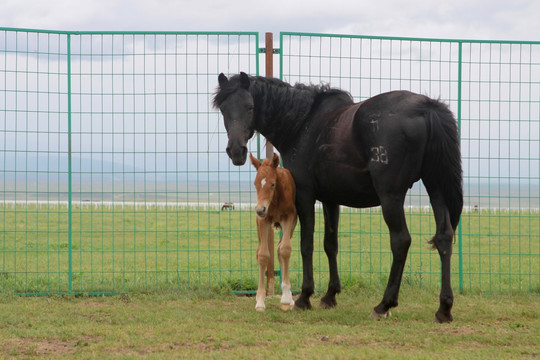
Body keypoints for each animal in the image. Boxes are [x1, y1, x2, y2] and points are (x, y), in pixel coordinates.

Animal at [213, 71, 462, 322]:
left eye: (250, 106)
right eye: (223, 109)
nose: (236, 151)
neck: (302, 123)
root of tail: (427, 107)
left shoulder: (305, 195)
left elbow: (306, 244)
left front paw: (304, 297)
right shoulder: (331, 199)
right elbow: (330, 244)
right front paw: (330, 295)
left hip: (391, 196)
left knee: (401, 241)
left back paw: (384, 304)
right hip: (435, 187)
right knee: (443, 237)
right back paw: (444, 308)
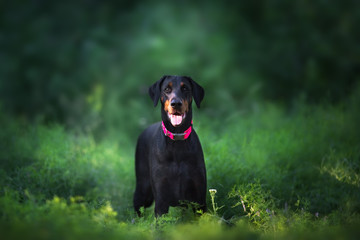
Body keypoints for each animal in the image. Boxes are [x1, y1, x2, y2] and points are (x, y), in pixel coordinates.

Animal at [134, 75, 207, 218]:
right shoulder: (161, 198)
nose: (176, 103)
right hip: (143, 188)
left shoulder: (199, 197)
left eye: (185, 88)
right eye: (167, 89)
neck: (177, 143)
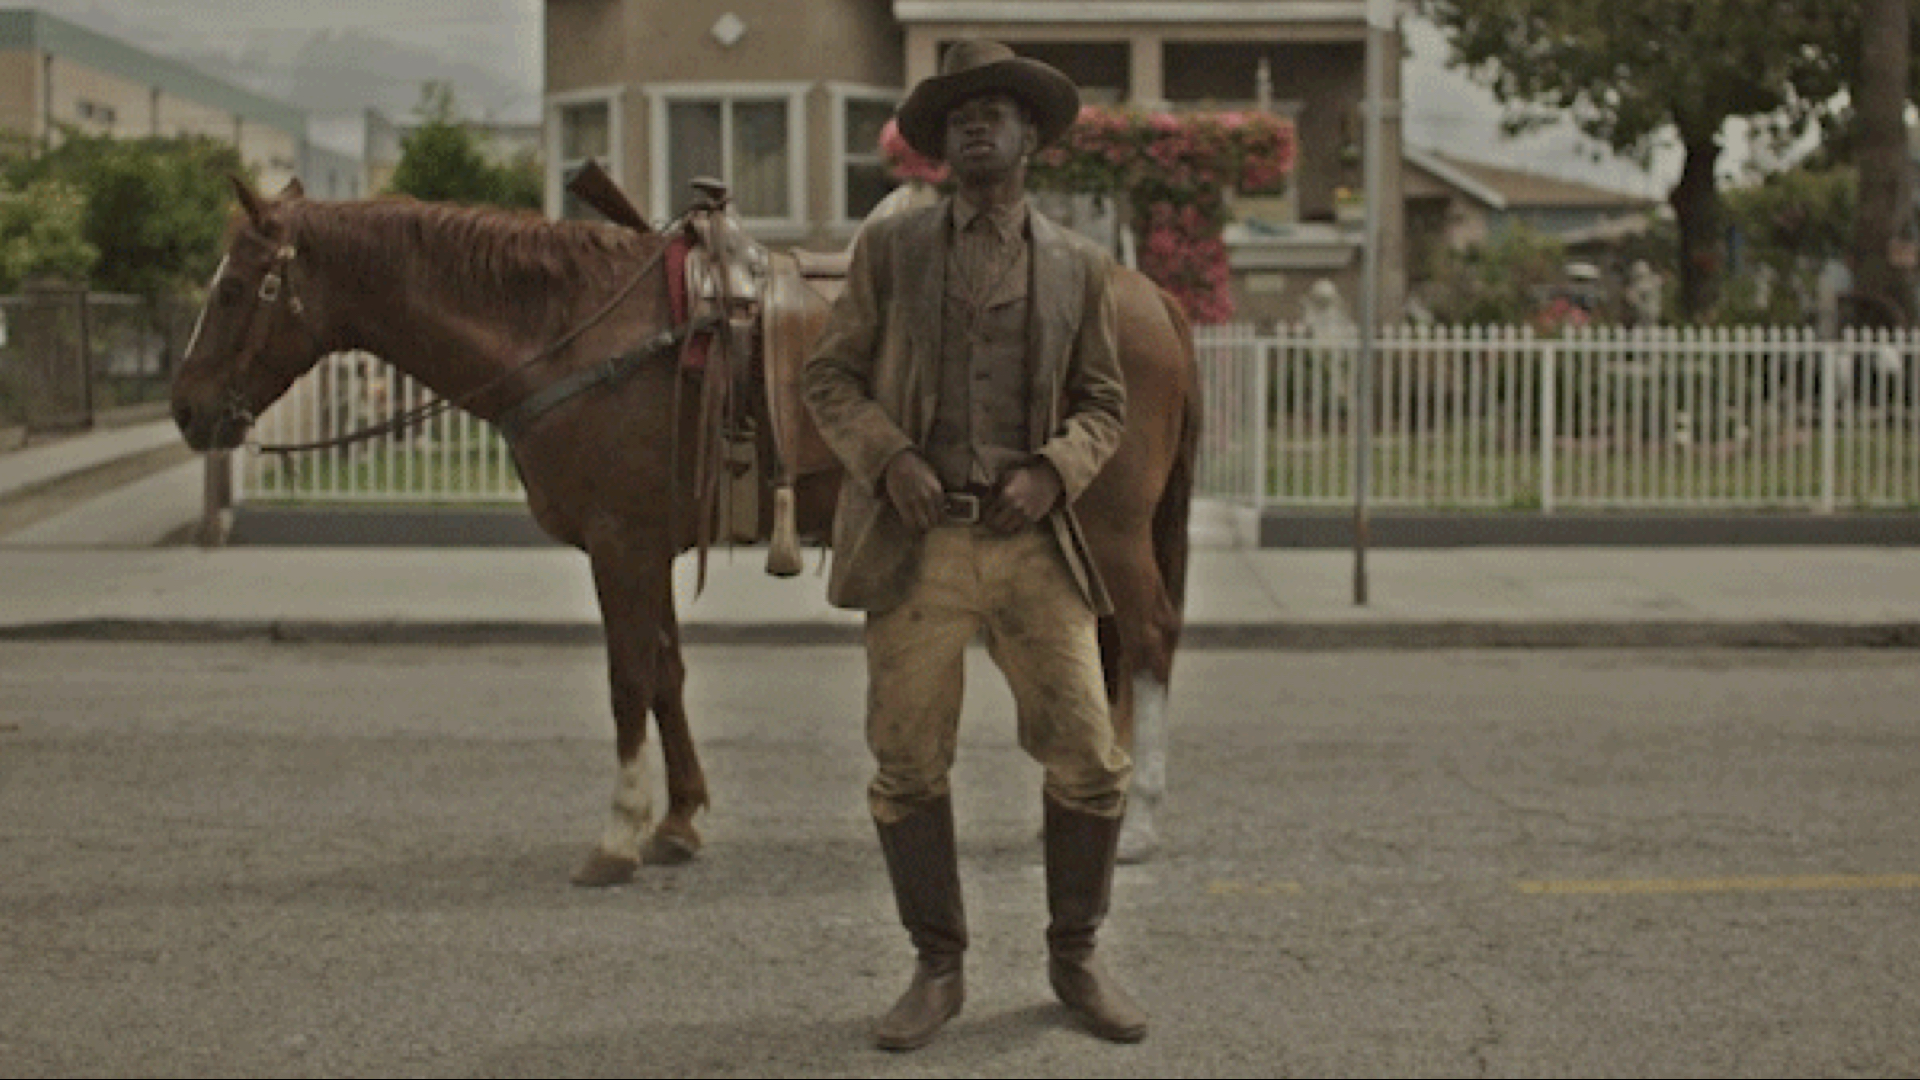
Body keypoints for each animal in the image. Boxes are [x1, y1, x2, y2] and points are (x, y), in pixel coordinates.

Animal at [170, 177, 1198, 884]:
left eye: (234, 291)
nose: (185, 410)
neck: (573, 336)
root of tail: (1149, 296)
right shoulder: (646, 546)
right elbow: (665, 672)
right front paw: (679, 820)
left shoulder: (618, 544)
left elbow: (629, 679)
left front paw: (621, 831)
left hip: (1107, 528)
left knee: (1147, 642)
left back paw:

══════════

▶ Work task: Beginning with the line where "right shoulder: (331, 199)" appears, transcribe the records above word for word through their last line, and include no pictures.

▶ Exercise result:
right shoulder: (331, 199)
right elbow: (330, 244)
right front paw: (330, 295)
left hip: (391, 196)
left knee: (401, 241)
left back paw: (384, 304)
right hip: (435, 187)
right knee: (443, 237)
right back paw: (444, 308)
Body keypoints for each animal in the image. Boxes are [x1, y1, x2, y2] and points are (x, y), in pixel coordinates.

Animal at [134, 75, 207, 218]:
right shoulder: (161, 198)
nose: (176, 103)
right hip: (143, 188)
left shoulder: (199, 197)
left eye: (185, 88)
right eye: (167, 89)
neck: (177, 143)
Body keypoints for each animal in the image. Boxes are [x1, y1, x2, y2] and points are (x, y), in pixel coordinates.

Animal at [170, 177, 1198, 884]:
left eye: (234, 291)
nose: (185, 410)
neck: (573, 336)
root of tail: (1149, 296)
right shoulder: (646, 546)
right elbow: (665, 672)
right front paw: (679, 820)
left shoulder: (618, 544)
left elbow: (629, 679)
left front paw: (621, 831)
left hip: (1107, 528)
left knee: (1147, 642)
left back paw:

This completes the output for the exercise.